__EXCERPTED PASSAGE__:
_ _ _ _ _
Did the saraband really disappear from the London stage after 1742?

Anthony L’Abbé. Saraband’ of Issee [c1725], first plate.

Anthony L’Abbé. Saraband’ of Issee [c1725], first plate.

Anthony L’Abbé. The Prince of Wales’s Saraband [1731], first plate.

Anthony L’Abbé. The Prince of Wales’s Saraband [1731], first plate.

 

 

Dancing on the London Stage

Dancing in London’s theatres during the 18th century is a topic that has not attracted dance historians. There are very few reliable accounts and no extended study has so far been published. My work in this area began when I did my PhD on the English dancer-actress Hester Santlow, whose dancing career began in 1706 and ended when she retired from the stage in 1733. I found myself trying to reconstruct the context within which she danced, as well as her dancing repertoire. My thesis was entitled ‘Art and Nature Join’d: Hester Santlow and the Development of Dancing on the London Stage, 1700-1737’. Since then, I have extended my interest to dancing on the London stage from 1660 to 1760. Central to this period are, of course, the notated theatrical dances published in the early 18th century to which I referred in my earlier post Stage Dancing.

The paradox of any research into dancing on the London stage is that the dances, with the exception of the handful of notated choreographies, have entirely disappeared. There are also very few portraits of dancers or depictions of dancing before the late 18th century. Any research is therefore very challenging. This is probably why the period has attracted little or no interest from dance researchers. There is also the bias towards dancing in Paris, which is widely seen as the sole centre of serious dancing at this time.
_ _ _ _ _
__Stored data entries__:
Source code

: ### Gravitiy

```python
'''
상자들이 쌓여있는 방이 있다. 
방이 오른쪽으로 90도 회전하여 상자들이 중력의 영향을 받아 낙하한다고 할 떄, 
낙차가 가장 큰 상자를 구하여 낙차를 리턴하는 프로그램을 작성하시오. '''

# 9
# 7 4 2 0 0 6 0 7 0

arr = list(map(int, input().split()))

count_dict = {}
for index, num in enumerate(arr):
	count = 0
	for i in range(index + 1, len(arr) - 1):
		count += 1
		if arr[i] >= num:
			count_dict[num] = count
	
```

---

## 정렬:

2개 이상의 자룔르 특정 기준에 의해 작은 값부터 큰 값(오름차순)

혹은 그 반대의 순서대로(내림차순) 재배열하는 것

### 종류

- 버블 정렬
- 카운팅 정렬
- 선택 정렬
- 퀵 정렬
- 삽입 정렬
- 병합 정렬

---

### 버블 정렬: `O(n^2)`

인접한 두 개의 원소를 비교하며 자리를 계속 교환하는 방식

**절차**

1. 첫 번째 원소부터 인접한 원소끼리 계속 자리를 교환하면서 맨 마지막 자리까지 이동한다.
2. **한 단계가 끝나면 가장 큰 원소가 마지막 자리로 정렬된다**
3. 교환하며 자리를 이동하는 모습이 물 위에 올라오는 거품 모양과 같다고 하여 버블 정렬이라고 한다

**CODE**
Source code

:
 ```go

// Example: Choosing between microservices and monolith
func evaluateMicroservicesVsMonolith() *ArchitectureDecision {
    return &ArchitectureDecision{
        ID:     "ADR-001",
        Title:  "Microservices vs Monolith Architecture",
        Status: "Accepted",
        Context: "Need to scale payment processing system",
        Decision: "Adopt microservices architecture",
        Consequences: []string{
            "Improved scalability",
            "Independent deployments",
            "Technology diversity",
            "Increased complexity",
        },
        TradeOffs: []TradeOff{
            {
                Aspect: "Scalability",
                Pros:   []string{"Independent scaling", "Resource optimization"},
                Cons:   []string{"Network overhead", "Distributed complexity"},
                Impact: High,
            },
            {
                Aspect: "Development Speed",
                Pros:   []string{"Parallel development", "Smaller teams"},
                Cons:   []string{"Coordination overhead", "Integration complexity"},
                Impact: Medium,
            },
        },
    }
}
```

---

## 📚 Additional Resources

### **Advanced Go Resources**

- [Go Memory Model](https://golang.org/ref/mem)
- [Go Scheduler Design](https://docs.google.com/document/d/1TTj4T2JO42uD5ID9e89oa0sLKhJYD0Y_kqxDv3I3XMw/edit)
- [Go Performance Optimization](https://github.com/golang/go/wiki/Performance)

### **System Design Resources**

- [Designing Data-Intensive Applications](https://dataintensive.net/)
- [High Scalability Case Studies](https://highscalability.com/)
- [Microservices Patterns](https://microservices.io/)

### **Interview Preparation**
_ _ _ _ _
__USING THE INFORMATION__:
1 – From the passage on dancing on the London stage, extract the words between "The paradox of" and "at this time.", inclusive.
2 – According to the passage on dancing on the London stage, in what year did Hester Santlow retire from the stage?
3 – Continue the passage on dancing on the London stage from its final sentence.

__PER-TASK ANSWERS__:
1 –
The paradox of any research into dancing on the London stage is that the dances, with the exception of the handful of notated choreographies, have entirely disappeared. There are also very few portraits of dancers or depictions of dancing before the late 18th century. Any research is therefore very challenging. This is probably why the period has attracted little or no interest from dance researchers. There is also the bias towards dancing in Paris, which is widely seen as the sole centre of serious dancing at this time.

2 – 1733

3 –
Yet, this was a particularly exciting period for London audiences, who were avid followers of dancers and their repertoire. ‘French Dancing’ reached London from Paris not long after the Restoration in 1660. French stars came to the English capital, where they could make good money in the commercial theatres. Claude Ballon made a brief visit in 1699 and his favourite dancing partner, the ballerina Marie-Thérèse de Subligny, came in 1702. There were also home-grown dance celebrities who could equal them in the style and technique of serious dancing, notably Hester Santlow. The British developed their own dances and genres of dancing. Among the former was the hornpipe, acknowledged as an ‘English’ dance. Among the latter was the first modern ballet, created by John Weaver, a theorist as well as a dancer and a dancing master. The Loves of Mars and Venus, performed at the Drury Lane Theatre in 1717, was the first dance work with recognisable characters and a story in which the entire narrative was conveyed through dance and gesture alone, with no sung or spoken words. This was a significant development in the art of dancing and must surely have influenced the French ballerina Marie Sallé, who also came to dance, and experiment with dancing, in London.

Dancing was popular in London’s theatres throughout the 18th century. Dances were regularly performed between the acts of plays (entr’acte dances). There was a great deal of dancing (serious as well as comic) in the pantomimes that became popular from the 1720s and there were dance divertissements in plays and musical works. The entr’acte dances were many and various, from speciality comic dances drawing on indigenous dance forms to complex and virtuosic serious dances deploying the style and technique of French professional dancing.

I will try to reveal some of this wealth of innovative dance entertainment in future posts.